Af­ter Trump row, China urges US to block Tai­wan pres­i­dent

Kuwait Times - - INTERNATIONAL -

BEI­JING: China has urged Wash­ing­ton to block Tai­wan’s pres­i­dent from pass­ing through the US, af­ter re­ports said she may stop in New York for talks with Don­ald Trump’s team, fol­low­ing a pro­to­col-smash­ing phone call be­tween the pair. The pres­i­dent-elect broke with decades of prece­dent last week to ac­cept a con­grat­u­la­tory phone call from Tsai, an­ger­ing Bei­jing which re­gards the is­land as a rogue prov­ince await­ing uni­fi­ca­tion.

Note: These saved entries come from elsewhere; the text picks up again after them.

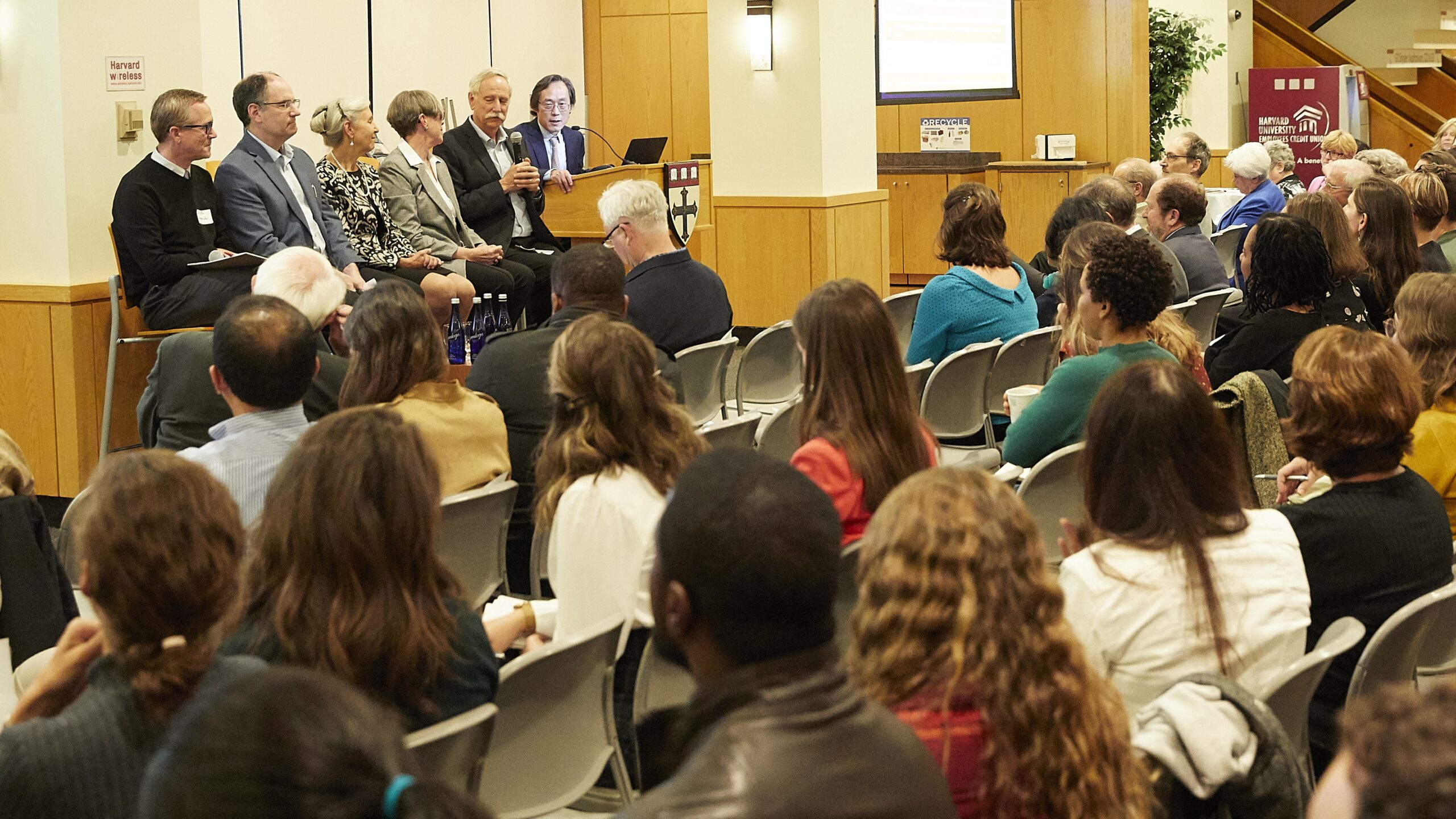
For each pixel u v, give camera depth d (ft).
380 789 2.60
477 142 24.16
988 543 5.00
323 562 5.79
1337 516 8.01
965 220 16.17
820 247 29.07
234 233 18.79
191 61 19.61
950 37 39.17
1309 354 8.23
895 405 8.55
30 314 18.31
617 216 15.99
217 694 2.74
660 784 4.25
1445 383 9.70
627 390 8.40
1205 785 5.87
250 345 8.97
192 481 5.14
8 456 9.04
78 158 18.21
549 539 8.93
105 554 4.94
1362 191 16.17
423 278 21.12
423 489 5.93
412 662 5.85
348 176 21.42
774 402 18.11
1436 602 7.39
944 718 4.96
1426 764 2.27
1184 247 20.06
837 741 3.98
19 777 4.81
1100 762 5.01
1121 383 7.05
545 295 24.08
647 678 8.34
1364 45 55.98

Tai­wan’s Lib­erty Times re­ported that Pres­i­dent Tsai Ing-wen may seek to meet mem­bers of Trump’s team while in New York on her way to Cen­tral Amer­ica, though her of­fice would not con­firm the plan to AFP. The trip would take place be­fore Trump’s in­au­gu­ra­tion on Jan­uary 20, the news­pa­per said. Tai­wan has diplo­matic re­la­tions with 22 states and the is­land’s lead­ers make reg­u­lar vis­its to its small group of al­lies in Cen­tral Amer­ica and the Caribbean, of­ten stop­ping in the US for meet­ings with sym­pa­thetic law­mak­ers.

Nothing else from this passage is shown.